= Nancy Yuen (singer) =

Singaporean singer (born 1967)

Nancy Yuen Miu Fun (阮妙芬; born 1967) is a Singaporean singer.

==Career==
Yuen was born in Hong Kong. She is a graduate of the Royal Academy of Music, London. and has based her career in the United Kingdom and Singapore. She has made Cio-cio-san (Madama Butterfly) her role, winning acclaim. Immediately upon graduation, she made her operatic debut with the Welsh National Opera in this demanding Puccini title role, and has since repeated the role all over the world, notably with the English National Opera, West Australian Opera, Opera Queensland, Northern Ireland Opera, Singapore Lyric Opera, the 1994 New Zealand International Festival of Arts, the 1995 Barbados Opera Festival and the Royal Albert Hall productions by David Freeman in 1998, 2000 and 2003.

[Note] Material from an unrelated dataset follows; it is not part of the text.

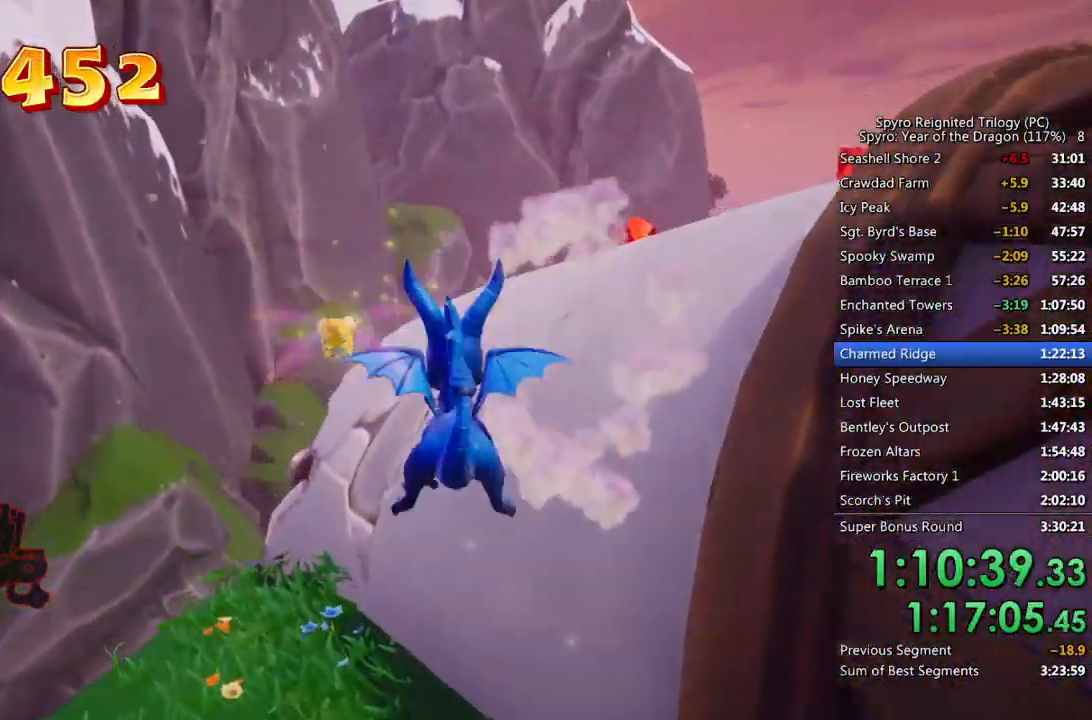
{"buttons": [], "left_stick": "down-right", "right_stick": "center", "events": [[100, "left_stick", "center"], [167, "left_stick", "down"], [450, "left_stick", "down-right"]]}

Yuen's other operatic roles include Romilda (Xerxes), Violetta (La Traviata), Aida, Gilda (Rigoletto), Titania (A Midsummer Night's Dream), Rosalinda (Die Fledermaus), Nedda (Pagliacci), Siok Imm (Bunga Mawar), Leonora (Il trovatore), the title role of Tosca, Liza (The Queen of Spades), Mimi (La bohème), Jenny (Mahagonny-Songspiel), Micaela (Carmen), Pamina (The Magic Flute) with Opera Queensland, Donna Anna (Don Giovanni) and Liu (Turandot).

In September 2018, Yuen was appointed a professor at the Hong Kong Academy for Performing Arts.

Yuen made her role debut as the Countess in Mozart's Le Nozze di Figaro in 2006 with the Singapore Lyric Opera, and gave recitals and concerts in Singapore, Malaysia, Thailand, Taiwan, China and the UK. She was the Head of Vocal Studies at the Nanyang Academy of Fine Arts in Singapore from July 2003 to 2010. She is currently the Head of Vocal Studies at the Hong Kong Academy for Performing Arts and the residing soprano of Thailand's Bangkok Opera.

===Performances===
Yuen has a repertoire ranging from Baroque to contemporary. She performs regularly at the main UK venues and in Europe, the United States, the Middle East and Asia. Orchestras she has sung with include the London Mozart Players, the BBC Concert Orchestra, the Singapore Symphony Orchestra, the Hong Kong Philharmonic Orchestra, Tivoli Symphony Orchestra in Copenhagen, Denmark, and the West Australian Symphony Orchestra (under Christopher Hogwood). She has also recorded for the BBC, Radio Television Hong Kong and Radio FM, New Zealand. She has performed the soprano solos in Messiah, The Creation, The Seasons, the Nelson Mass, the Christmas Oratorio, Carmina Burana, Elijah, Monteverdi's Vespers, Mozart's Requiem and Great Mass in C minor, Poulenc's Gloria, Beethoven's Ninth Symphony, the Brahms, Fauré and Verdi Requiems, Mahler's Fourth Symphony and Janáček's Glagolitic Mass.

In 2004 Yuen released her first solo CD, Per l'amore, with the Siam Philharmonic Orchestra under the baton of Somtow Sucharitkul. In 2005 she repeated her performance as Cio-cio-san at the Singapore Esplanade Theatre with the Singapore Lyric Opera; she made her debut with the Singapore Chinese Orchestra, singing the role of Princess Han Li Bao in the world premiere of the operatic cantata Zheng He, written specially for her by Law Wai Lun, as part of the Singapore Arts Festival. She also repeated the title role of Mae Naak with the Bangkok Opera, a coloratura role created for her by Somtow Sucharitkul in 2003. She made her debut with the Macau Symphony Orchestra singing the soprano solo in Mendelssohn's Midsummer Night's Dream.

== Personal life ==
Yuen married Singaporean lawyer Toh Weng Cheong in 2000.